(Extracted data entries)
*** Begin section ***

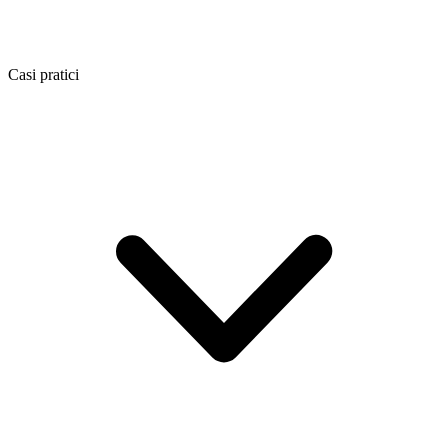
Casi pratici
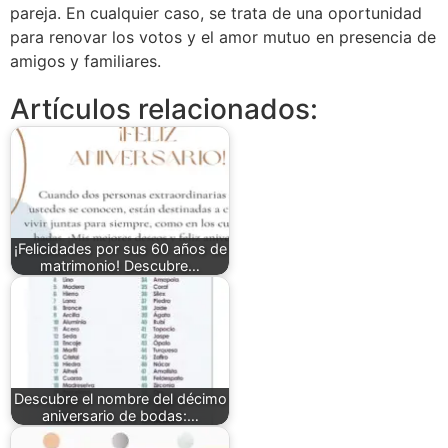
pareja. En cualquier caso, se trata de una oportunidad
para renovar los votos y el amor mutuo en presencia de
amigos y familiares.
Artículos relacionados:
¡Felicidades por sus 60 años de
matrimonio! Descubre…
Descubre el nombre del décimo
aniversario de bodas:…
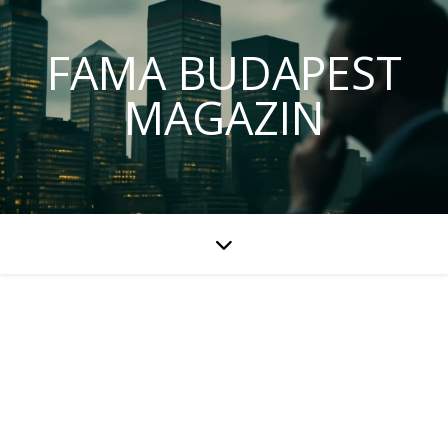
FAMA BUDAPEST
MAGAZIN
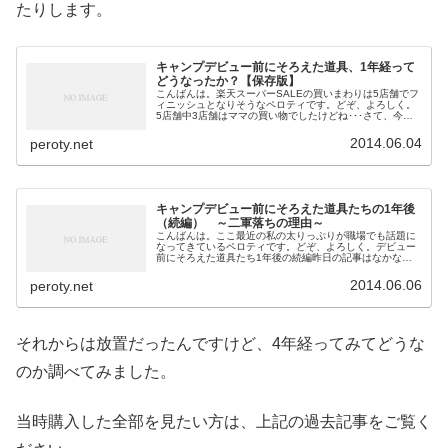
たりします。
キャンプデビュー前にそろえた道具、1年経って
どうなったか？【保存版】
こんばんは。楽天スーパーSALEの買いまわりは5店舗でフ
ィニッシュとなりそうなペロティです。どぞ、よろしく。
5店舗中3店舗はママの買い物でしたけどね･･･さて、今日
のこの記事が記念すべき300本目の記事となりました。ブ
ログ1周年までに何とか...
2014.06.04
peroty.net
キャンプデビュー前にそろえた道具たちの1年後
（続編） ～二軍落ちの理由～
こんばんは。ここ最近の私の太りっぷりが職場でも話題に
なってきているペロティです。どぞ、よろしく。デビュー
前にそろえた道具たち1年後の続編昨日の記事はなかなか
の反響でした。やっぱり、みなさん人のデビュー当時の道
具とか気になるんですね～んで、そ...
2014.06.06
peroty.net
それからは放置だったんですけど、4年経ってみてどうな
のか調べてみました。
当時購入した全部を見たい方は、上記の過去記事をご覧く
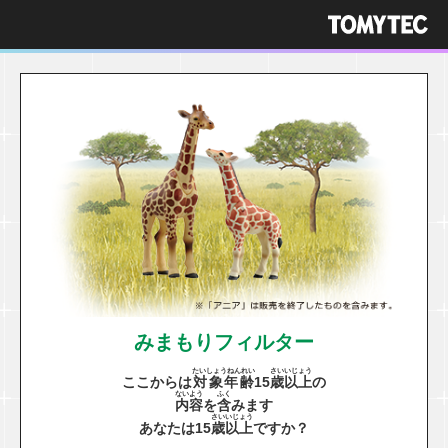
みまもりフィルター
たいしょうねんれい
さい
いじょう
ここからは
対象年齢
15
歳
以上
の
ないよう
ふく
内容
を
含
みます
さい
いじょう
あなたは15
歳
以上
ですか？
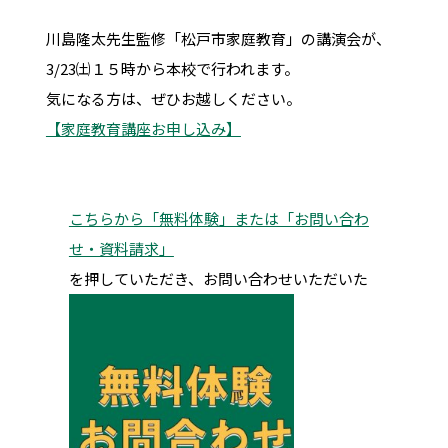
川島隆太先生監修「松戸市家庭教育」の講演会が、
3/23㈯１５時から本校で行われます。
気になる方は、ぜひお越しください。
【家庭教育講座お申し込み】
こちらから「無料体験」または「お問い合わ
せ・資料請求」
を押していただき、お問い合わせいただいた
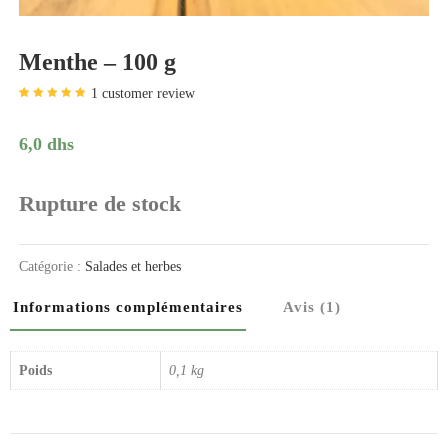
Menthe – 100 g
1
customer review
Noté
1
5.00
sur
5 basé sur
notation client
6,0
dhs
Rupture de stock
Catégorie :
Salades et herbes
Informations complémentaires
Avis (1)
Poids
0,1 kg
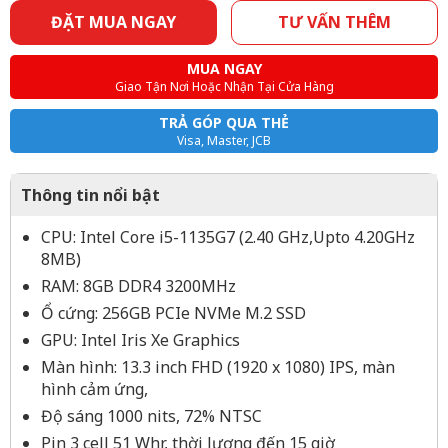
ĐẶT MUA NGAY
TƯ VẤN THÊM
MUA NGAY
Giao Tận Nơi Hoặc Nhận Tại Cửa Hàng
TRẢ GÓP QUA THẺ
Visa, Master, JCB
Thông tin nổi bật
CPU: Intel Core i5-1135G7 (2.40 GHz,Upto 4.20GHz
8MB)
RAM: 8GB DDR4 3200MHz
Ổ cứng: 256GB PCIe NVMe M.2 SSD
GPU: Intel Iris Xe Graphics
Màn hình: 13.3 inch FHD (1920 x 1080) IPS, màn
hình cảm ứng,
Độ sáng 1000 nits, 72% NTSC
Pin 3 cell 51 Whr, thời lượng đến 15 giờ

*** End section ***

**REQUIREMENT**
Rewrite all the items above, replacing "Rupture de stock" with "En stock" and keeping everything else unchanged. Leave the pictures out of your answer.

**REPLY TO THE EXERCISE**
Casi pratici
pareja. En cualquier caso, se trata de una oportunidad
para renovar los votos y el amor mutuo en presencia de
amigos y familiares.
Artículos relacionados:
¡Felicidades por sus 60 años de
matrimonio! Descubre…
Descubre el nombre del décimo
aniversario de bodas:…
FAMA BUDAPEST
MAGAZIN
たりします。
キャンプデビュー前にそろえた道具、1年経って
どうなったか？【保存版】
こんばんは。楽天スーパーSALEの買いまわりは5店舗でフ
ィニッシュとなりそうなペロティです。どぞ、よろしく。
5店舗中3店舗はママの買い物でしたけどね･･･さて、今日
のこの記事が記念すべき300本目の記事となりました。ブ
ログ1周年までに何とか...
2014.06.04
peroty.net
キャンプデビュー前にそろえた道具たちの1年後
（続編） ～二軍落ちの理由～
こんばんは。ここ最近の私の太りっぷりが職場でも話題に
なってきているペロティです。どぞ、よろしく。デビュー
前にそろえた道具たち1年後の続編昨日の記事はなかなか
の反響でした。やっぱり、みなさん人のデビュー当時の道
具とか気になるんですね～んで、そ...
2014.06.06
peroty.net
それからは放置だったんですけど、4年経ってみてどうな
のか調べてみました。
当時購入した全部を見たい方は、上記の過去記事をご覧く
みまもりフィルター
たいしょうねんれい
さい
いじょう
ここからは
対象年齢
15
歳
以上
の
ないよう
ふく
内容
を
含
みます
さい
いじょう
あなたは15
歳
以上
ですか？
川島隆太先生監修「松戸市家庭教育」の講演会が、
3/23㈯１５時から本校で行われます。
気になる方は、ぜひお越しください。
【家庭教育講座お申し込み】
こちらから「無料体験」または「お問い合わ
せ・資料請求」
を押していただき、お問い合わせいただいた
Menthe – 100 g
1
customer review
Noté
1
5.00
sur
5 basé sur
notation client
6,0
dhs
En stock
Catégorie :
Salades et herbes
Informations complémentaires
Avis (1)
Poids
0,1 kg
ĐẶT MUA NGAY
TƯ VẤN THÊM
MUA NGAY
Giao Tận Nơi Hoặc Nhận Tại Cửa Hàng
TRẢ GÓP QUA THẺ
Visa, Master, JCB
Thông tin nổi bật
CPU: Intel Core i5-1135G7 (2.40 GHz,Upto 4.20GHz
8MB)
RAM: 8GB DDR4 3200MHz
Ổ cứng: 256GB PCIe NVMe M.2 SSD
GPU: Intel Iris Xe Graphics
Màn hình: 13.3 inch FHD (1920 x 1080) IPS, màn
hình cảm ứng,
Độ sáng 1000 nits, 72% NTSC
Pin 3 cell 51 Whr, thời lượng đến 15 giờ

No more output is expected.